• [Problem A] Can you give the stretch of the wedding beauty thread from "Powerplate for 40" through "help :haha: So...." again, substituting "massage" for "manicure"?
• [Problem B] Resume the wedding beauty thread from the point where it stops.

• [Page text]
==================================================
# Beauty Regime?



## polo_princess

So whats your plan in the lead up to your wedding?

Facials? Nails? Body Wraps? etc,

Mine is currently ...

Powerplate for 40 mins a week
Sunbed x3 a week

Then the week before i'll have a facial, manicure, pedicure and have eyelash extensions, i think thats all :lol:


----------



## booflebump

Well, I'm in need of some help :haha: So....

Crystal Clear facials in the 6 months leading up to the day to ensure clear, flawless skin

Diet/lots of water starts very soon :cry:

I'll be using sunbeds nearer the time just to get the blue tinge off my bottle white skin!

My beautician does special back treatments (I occassionally get a spotty back) so will be going for a couple of those too

Waxing

Will be going to semi-permanent lash extensions too 

Think thats about it!
==================================================
• [Supplied data]
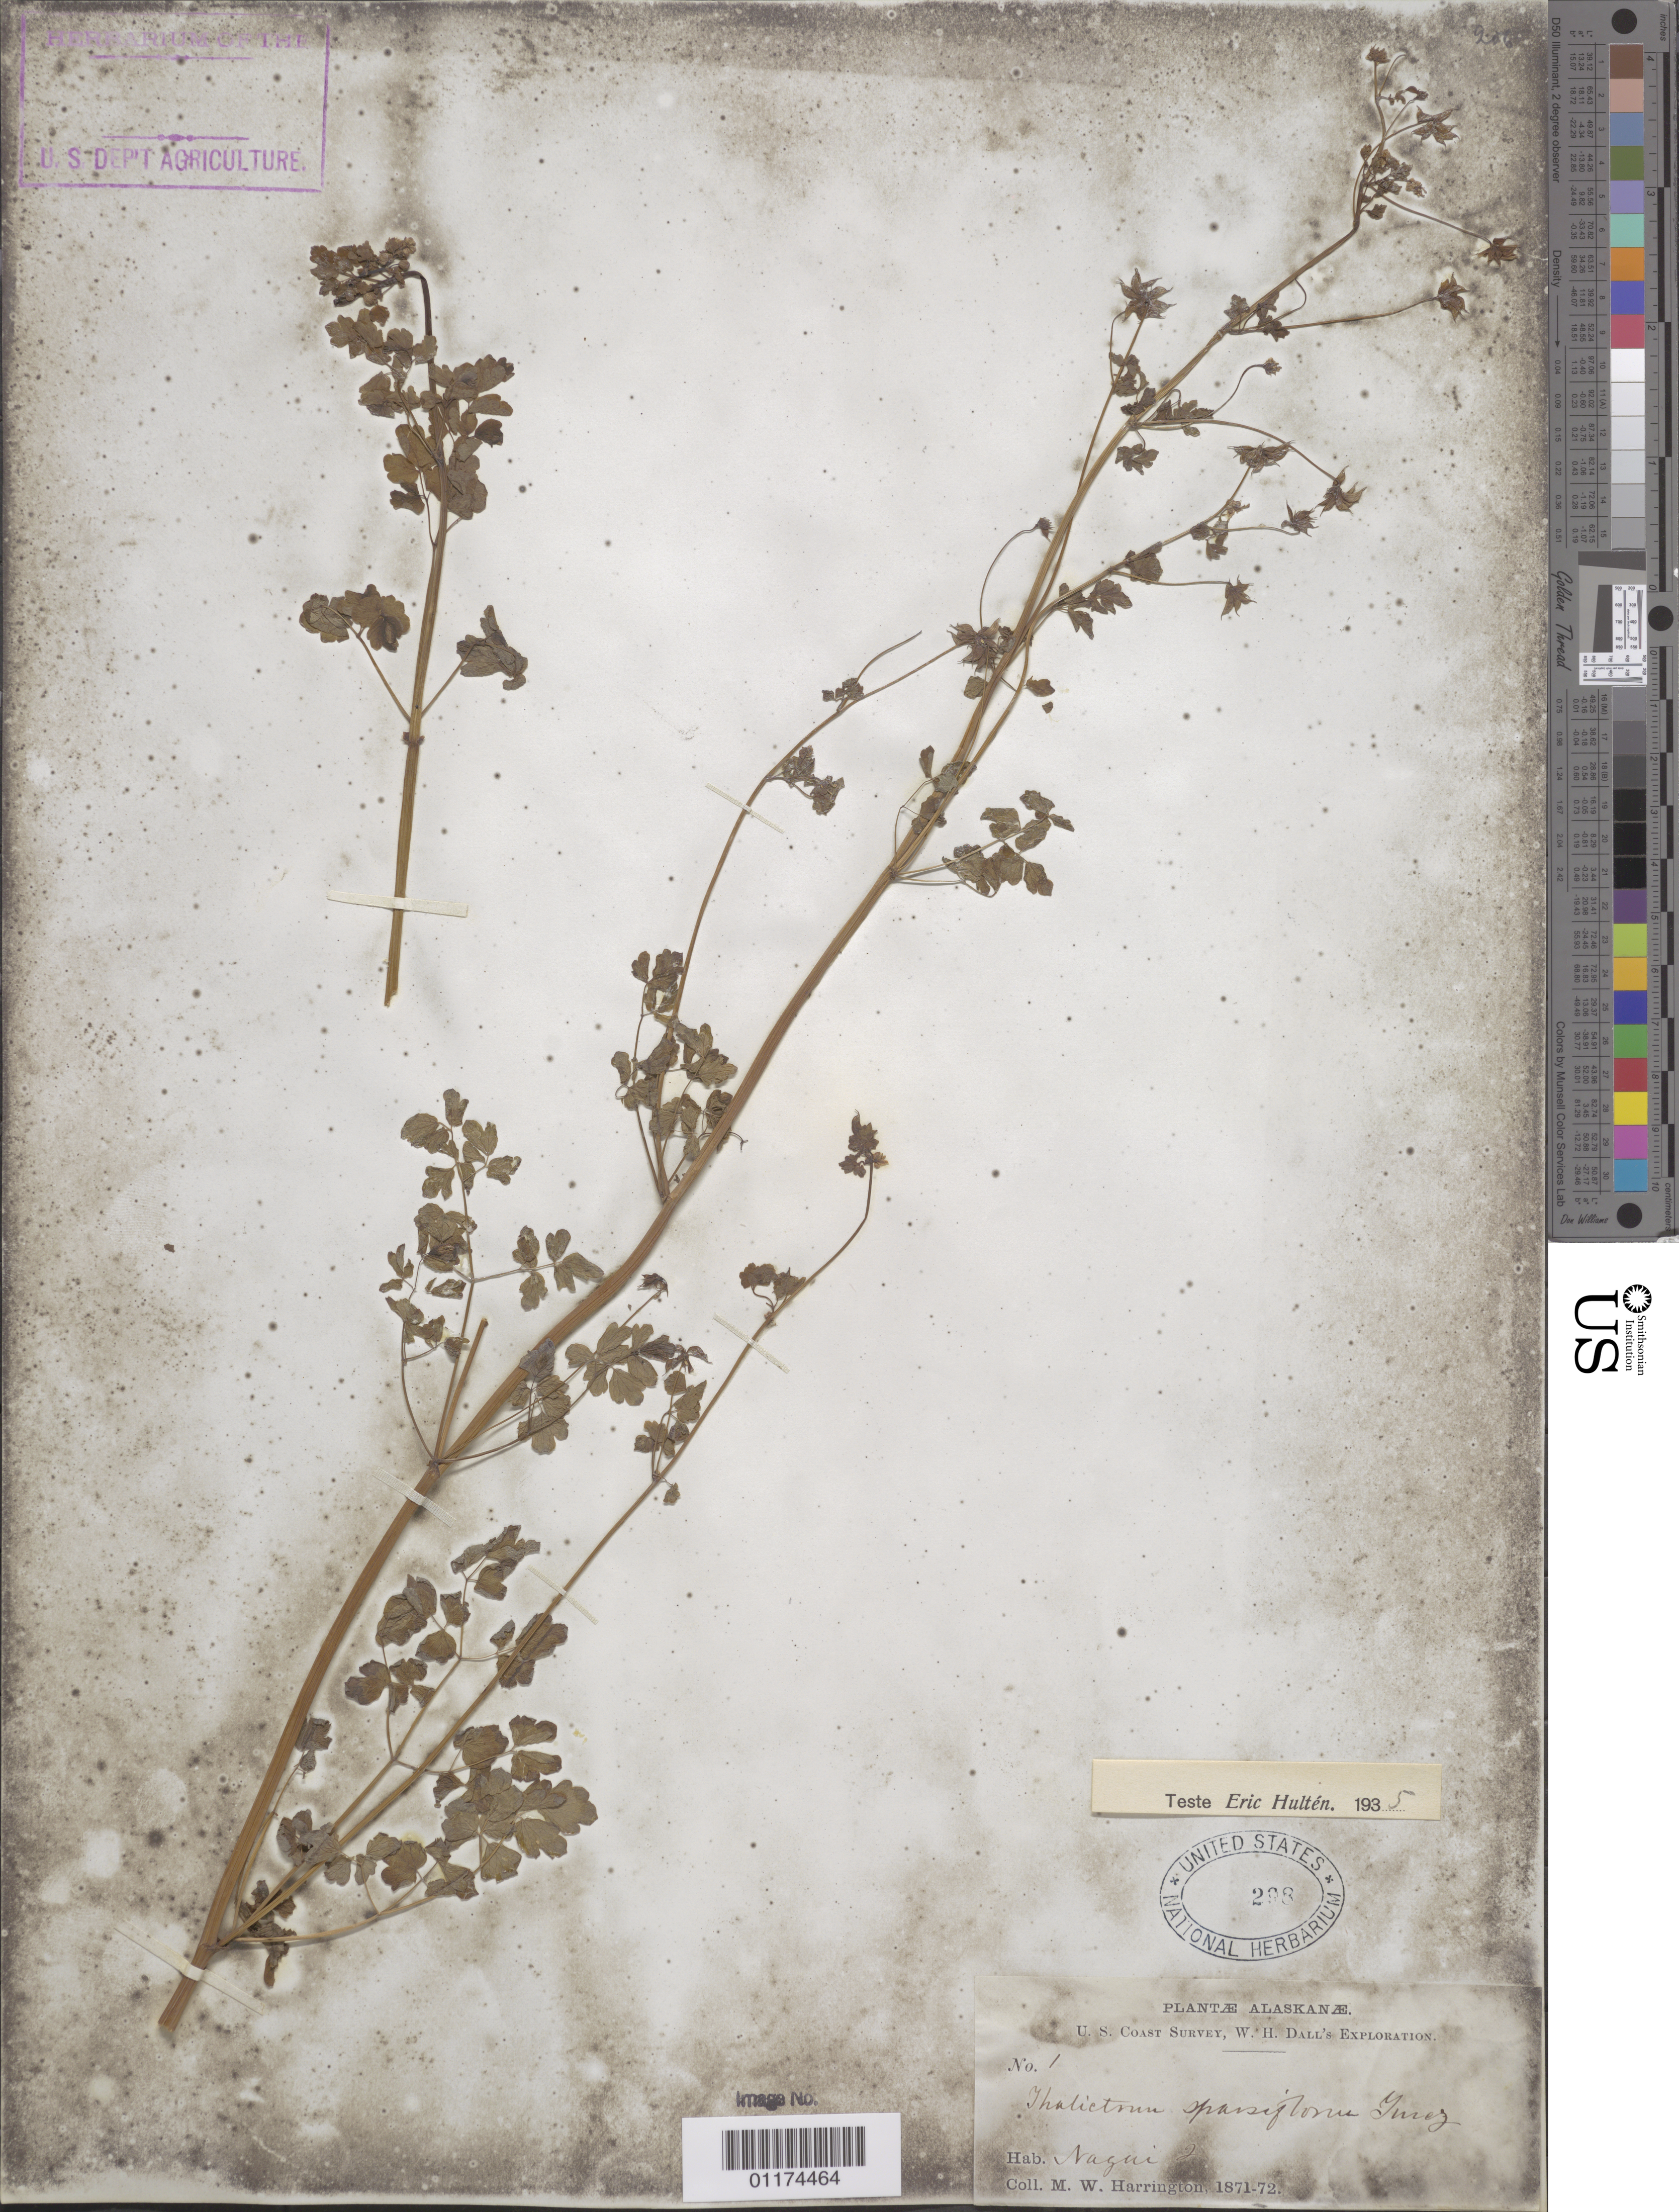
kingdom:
==================================================
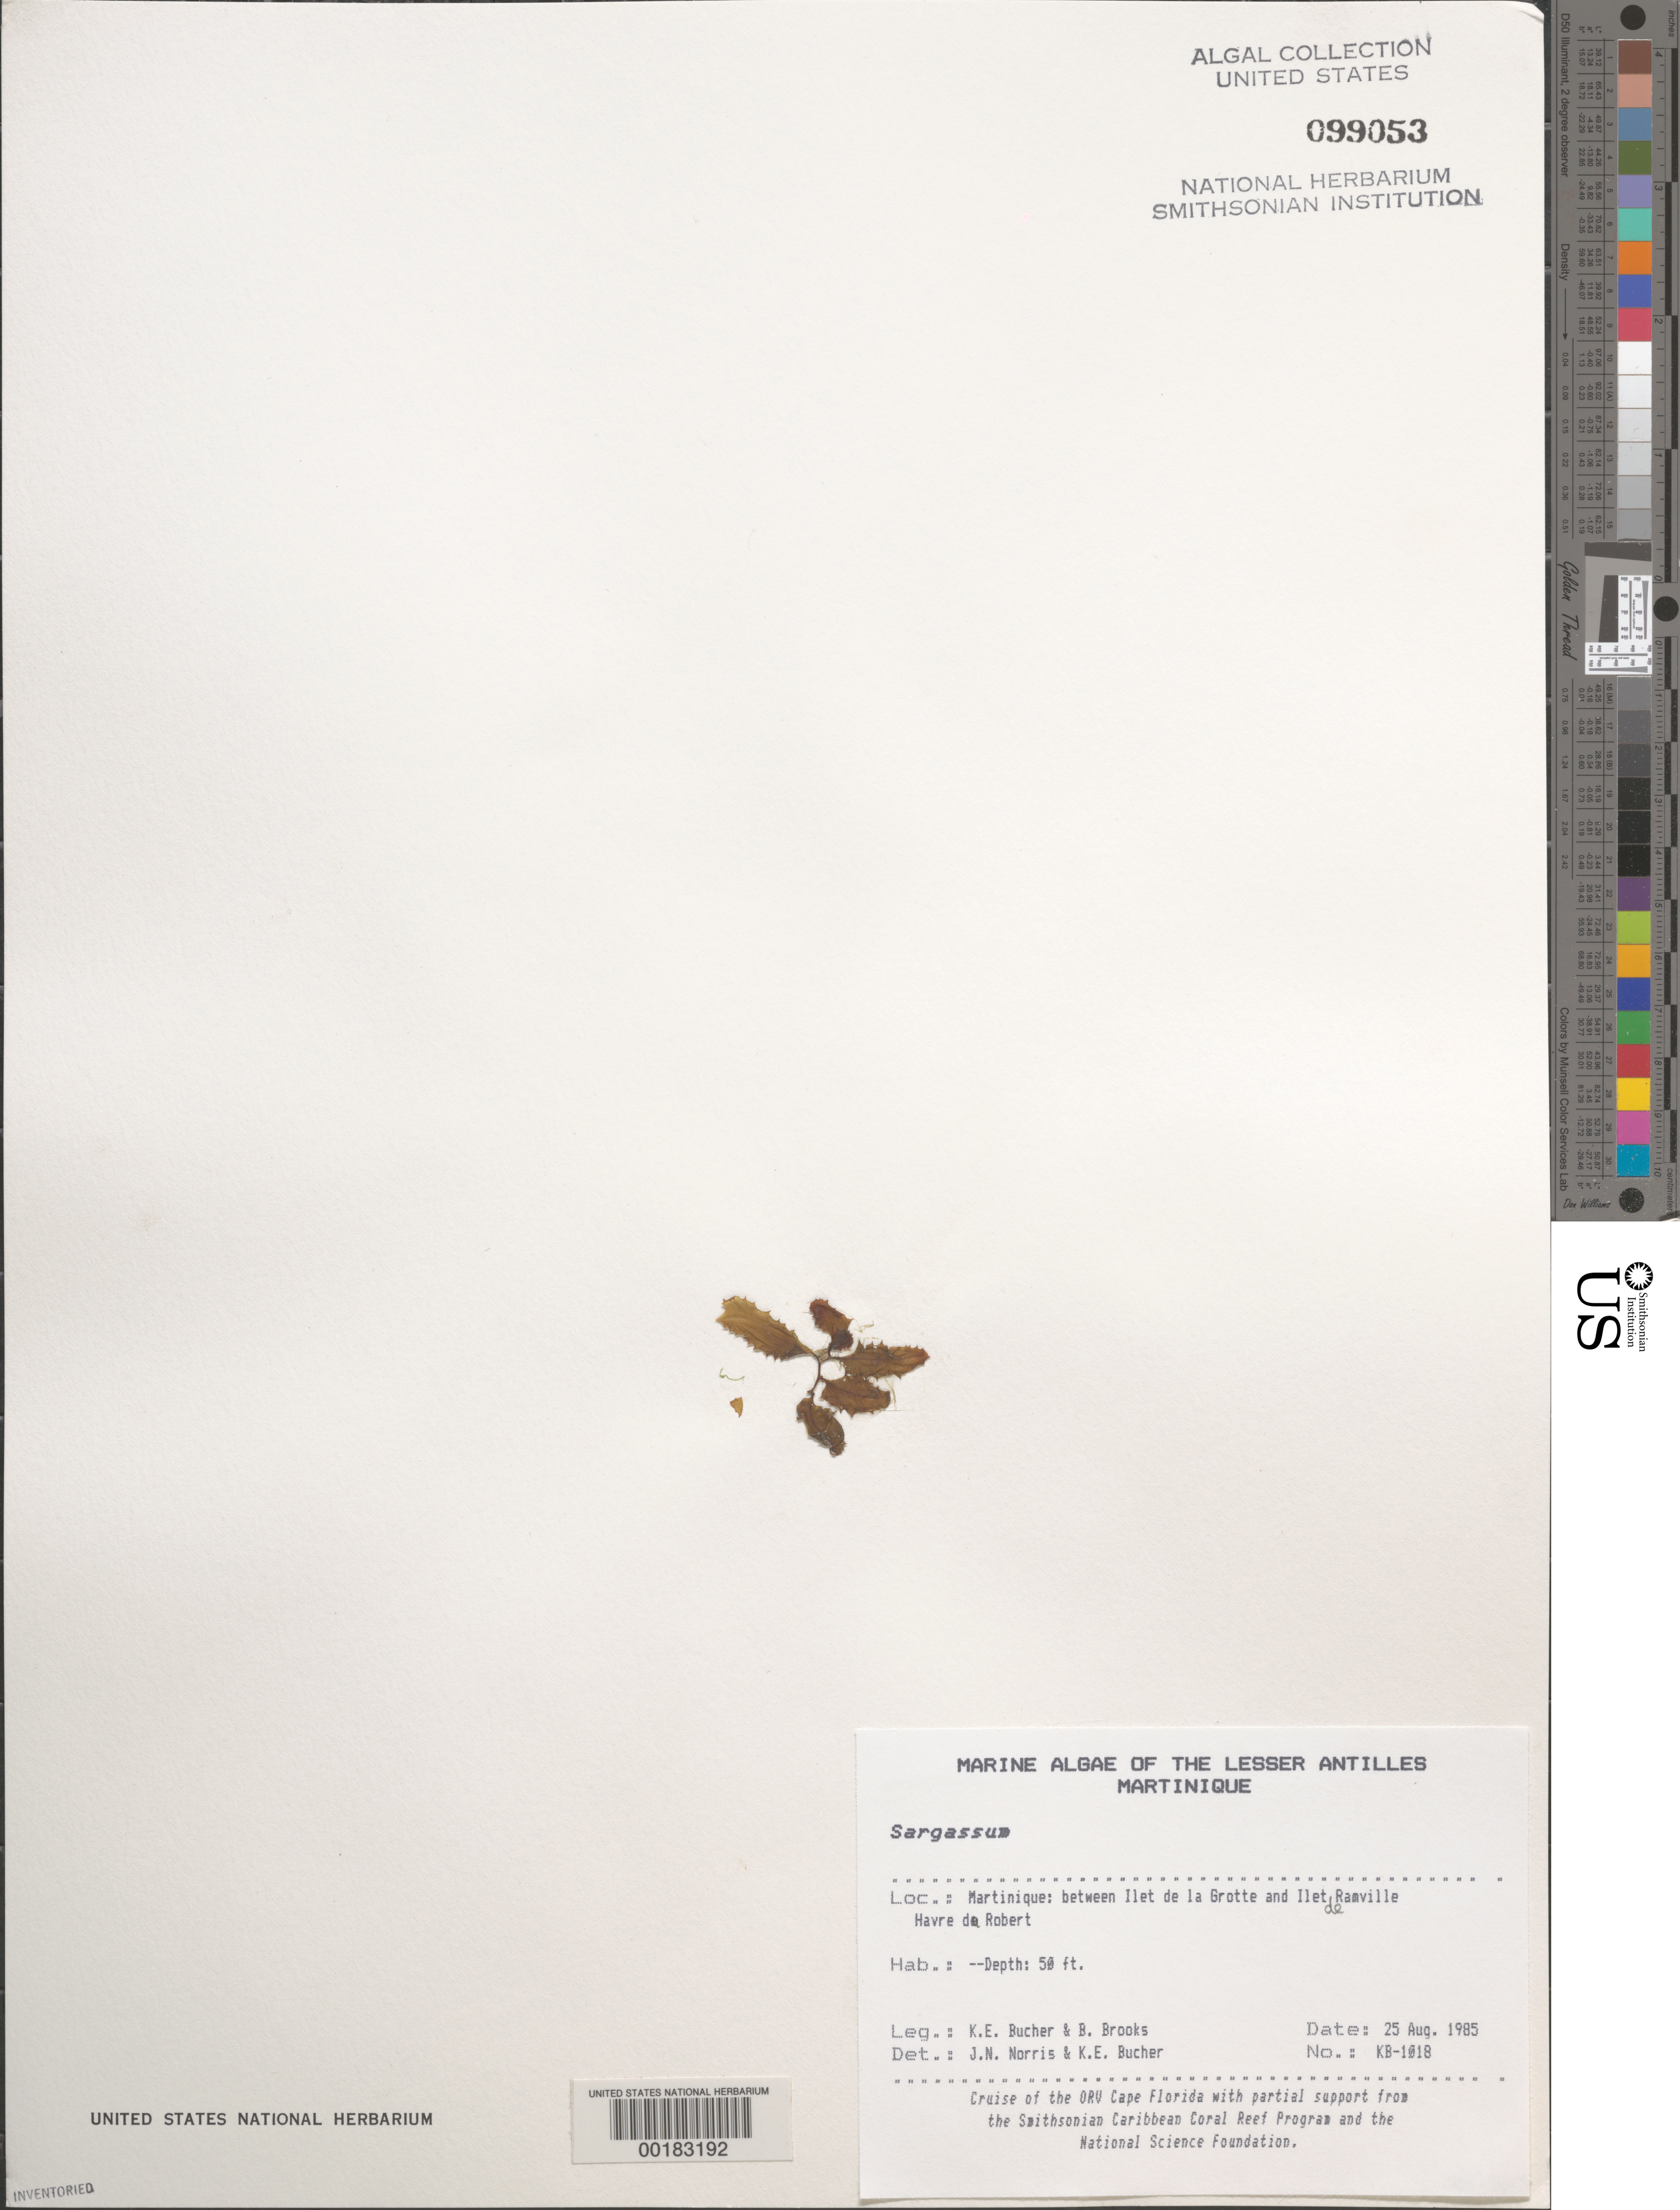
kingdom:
==================================================
• [Final answer A]
Powerplate for 40 mins a week
Sunbed x3 a week

Then the week before i'll have a facial, massage, pedicure and have eyelash extensions, i think thats all :lol:


----------



## booflebump

Well, I'm in need of some help :haha: So....

• [Final answer B]
x


----------



## Dream.A.Dream

Anything it takes to make me look half decent! :rofl: xx


----------



## MrsVenn

I'd recommend exfoliating 3 times a week with a really good scrub. Focus on backs of arms, shoulders and elbows. 

Keep hair in good condition by putting on an intense conditioner for 20mins once a week, start 3 months before the wedding.

Drink plenty of water.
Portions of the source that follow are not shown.